There is no doubt that artificial intelligence (AI) will be a significant driver of Europe’s economic success over the coming decade. What is less clear, however, is how we can capitalise on this new technology, and its potential to solve many of society’s biggest challenges.
To do that we need to understand the current state of play: where Europe’s AI talent is today and how that compares to other countries. Leaders need this grounded, fact-based research to help them understand how best to evolve policies and strategies to develop and attract the best talent.
This is exactly what we set out to do using the latest research from our Economic Graph — a digital representation of the global economy based on over 660 million members, 37 thousand skills, 30 million companies, 20 million open jobs, and 90 thousand schools — which gives us a unique view of the world of work.
Our research reveals that while Europe has a relatively smaller pool of AI talent compared to the US, it has strong ecosystems in place – driven by large, well-established companies in the industrial champions in Member States. With the right investments in training, the expansion of AI hubs and diversifying the workforce, policy leaders and businesses can help that talent diffuse across more industries and countries.
AI Talent Lags Behind Other Markets, and Isn’t Evenly Distributed
First, we need to understand where Europe ranks internationally. Right now, it is lagging behind its peers in developing talent: the U.S. employs twice as many AI-skilled individuals than the EU, despite its labour force being just half the size. But our research also reveals that Europe can catch up quickly. Training and upskilling “near-AI” talent – workers who have sufficient foundational skills that with the right training and support could emerge as AI workers – could double the size of the current AI workforce in the EU.

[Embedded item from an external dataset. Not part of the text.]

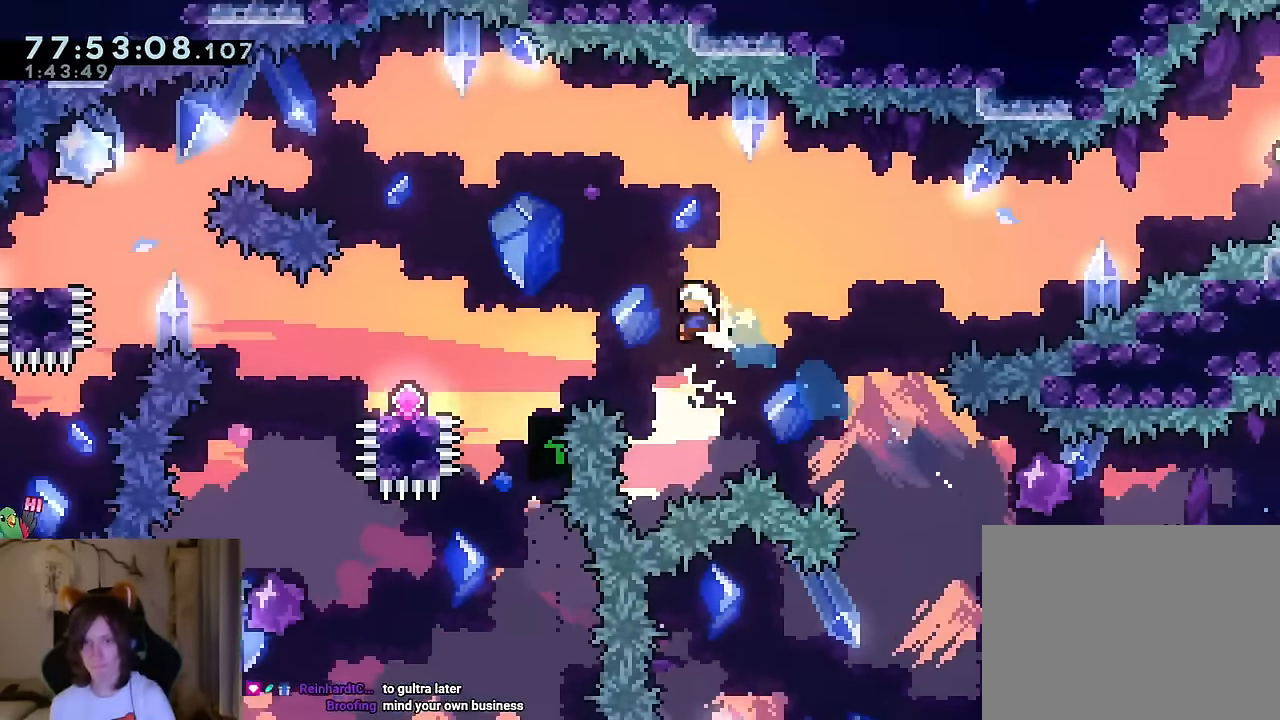
{"buttons": ["B"], "left_stick": "down-left", "right_stick": "center"}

Among the starkest divides our research uncovered is that AI talent is not evenly distributed across Europe. Just three countries are home to half of all the EU’s AI talent: UK (24%), Germany (14%) and France (12%). As a share of the workforce, Ireland, Finland, Cyprus, Luxembourg, Sweden, and the Netherlands also punch above their weight in attracting or developing AI talent.
There are opportunities to address this imbalance, however. For example, several Eastern European countries have the largest share of young AI talents relative to their proportion of total AI talent, highlighting the potential for these countries to gain traction if they invest in economic opportunities for young AI workers at home.
Industrial Sectors are Earliest Adopters of AI
Our insights also show that AI talent is similarly concentrated within a small group of industries, most often the industrial champions within countries. For example, Germany leads Europe with AI in manufacturing and the automotive industry. The same trend can be seen with finance in the UK, manufacturing in Italy and Sweden, healthcare in Belgium, and telecommunication in Finland. And it follows that large, well-established companies are most likely to be first adopters of AI in the EU — in contrast to what we see in the U.S., where startups and digital natives are the earliest adopters of the technology.
Because these industrial leaders in Europe are the first to benefit from the diffusion of AI in the economy, governments can concentrate on building hubs around these sectors that will help enable the diffusion of AI skills into other industries and also work with business leaders to align curricula and training to industry standards that ensure talent has the right skills to work in the jobs employers are hiring for.
Gender Gaps Pose Serious Risks
Like many other technology-related fields, AI is dominated by men. Our research reveals that across Europe, only 16% of AI workers are women. This poses clear risks: not only are unequal, homogenous workforces less productive, but gender and diversity imbalances more broadly in the AI workforce make AI systems development more vulnerable to bias. Pressing structural problems need to be addressed to increase the share of women — and other underrepresented talent — in the AI workforce.
Building a strong pipeline of talent is essential to that effort. Digital literacy and technology skills should be incorporated into curricula for all students, and governments should fund inclusive education strategies to increase diverse representation among AI talent. We do see a promising trend, though: 20% of entry-level AI workers are women, which suggests that data science and AI are now attracting more workers than in the past.
What This Means for Leaders
Estimates show that if Europe develops and diffuses AI in line with its current assets and digital position relative to the rest of the world, it could add €2.7 trillion — a full 20 percent — to its GDP by 2030. If Europe can emerge as a global leader in AI, it could bring that number up to €3.6 trillion during the same period.
While Europe has a solid foundation of industrial AI ecosystems to build on, the limited and unequal distribution of AI talent limits Europe’s potential to become an AI innovation hub in the world. To avoid AI becoming a driver of inequality in Europe, leaders need more hard evidence and data to help steer the conversation and inform policy decisions.
We hope this report can contribute to this critical conversation and sparks thoughtful, fact-based discussion debate, and insight into what the path forward could look like. We look forward to working with leaders as Europe navigates this next chapter of digital transformation.